We are not amused
Most of you are aware by now of the sweeping protective order entered by Chief Magistrate Boylan in the matter styled Brodkorb v. Minnesota Senate. You’re probably also aware that Brodkorb’s attorneys take a dim view of the scope of the order. Well, maybe you aren’t.
But John Gilmore wrote about it — at length, which is the only way John writes — and he provides a good exposition of the order, so I commend it, and I won’t repeat it.
It’s a magical order, all right, but not according to Dayle Nolan, counsel for the Senate:
Dayle Nolan, attorney for the Minnesota Senate, said that protective orders not unusual and the form it took (see below) is not unique.
“It is the norm,” she said.
Nolan is right in that protective orders are not unusual. But this one is definitely unusual.
Protective orders are usually entered to protect trade secrets or other proprietary information or vulnerable persons or minors, or to prevent prejudicial pretrial publicity. A party ordinarily seeks to protect the confidentiality of information that it is disclosing to the opposing party.

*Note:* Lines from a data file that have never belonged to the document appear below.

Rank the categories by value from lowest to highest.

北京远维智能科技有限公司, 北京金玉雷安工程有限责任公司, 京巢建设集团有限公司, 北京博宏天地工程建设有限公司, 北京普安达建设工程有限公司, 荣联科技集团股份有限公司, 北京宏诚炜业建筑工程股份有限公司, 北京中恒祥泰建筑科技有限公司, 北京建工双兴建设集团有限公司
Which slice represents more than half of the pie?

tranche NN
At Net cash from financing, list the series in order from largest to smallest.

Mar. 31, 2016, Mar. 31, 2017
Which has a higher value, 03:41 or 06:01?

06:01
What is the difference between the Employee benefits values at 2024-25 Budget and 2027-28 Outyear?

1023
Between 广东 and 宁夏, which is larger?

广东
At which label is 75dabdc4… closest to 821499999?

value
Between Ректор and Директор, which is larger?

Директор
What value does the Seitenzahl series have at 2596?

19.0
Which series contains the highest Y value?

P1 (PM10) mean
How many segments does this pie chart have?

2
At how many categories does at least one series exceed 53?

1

What’s unusual about this one is that by simple designation, a party may declare that information in the possession of the other party is confidential. From the order:
A party may designate Confidential documents or information by informing all other counsel, in writing, that certain information is Confidential and is governed by the Protective Order.
Dayle Nolan says something is confidential, excuse me, Confidential, and poof!, it’s confidential. Pretty neat, don’t you think? Well, if you’re Dayle Nolan you do. But not if you’re, say, the media or the public.
According to Greg Walsh (see the link above), attorney for Michael Brodkorb, there are audiotapes that Michael Brodkorb has of conversations he had with “representatives of the Minnesota Senate” that have never been in the possession of the Senate that the Senate’s counsel says are confidential, excuse me again, “Confidential.”
The fact these tapes exist should not be the smallest surprise to anybody who knows anything about Michael Brodkorb. I have counseled progressives for years to keep some real estate between themselves and Michael. But it also shouldn’t surprise the “representatives of the Senate” that he would turn his considerable skills to his advantage when he felt betrayed; it seems there are some people out there who just weren’t thinking.
It is hard to imagine statements of more public concern — other than confession of their own peccadilloes, perhaps — that “representatives of the Minnesota Senate” had with the cashiered Michael Brodkorb.
If unchallenged, claims of confidentiality will survive either the trial or the settlement of the case.
John Gilmore — you did read his post, right? — says that the media ought to intervene. I think so, too. I do part company with John on a couple of things, though. One is the involvement of Tom Bakk. At the time that all of the facts relevant to the case occurred, the Republicans were in charge, that is, very much in charge. There is zero probability that Tom Bakk or any DFler had any input in the canning of Michael Brodkorb, or the award of the Scarlet Letter to Amy Koch for that matter.
I do agree with John that the DFL should have agreed to settle the case, sooner rather than later, and hung the millstone around David Hann’s neck. I have said as much since the beginning of the year.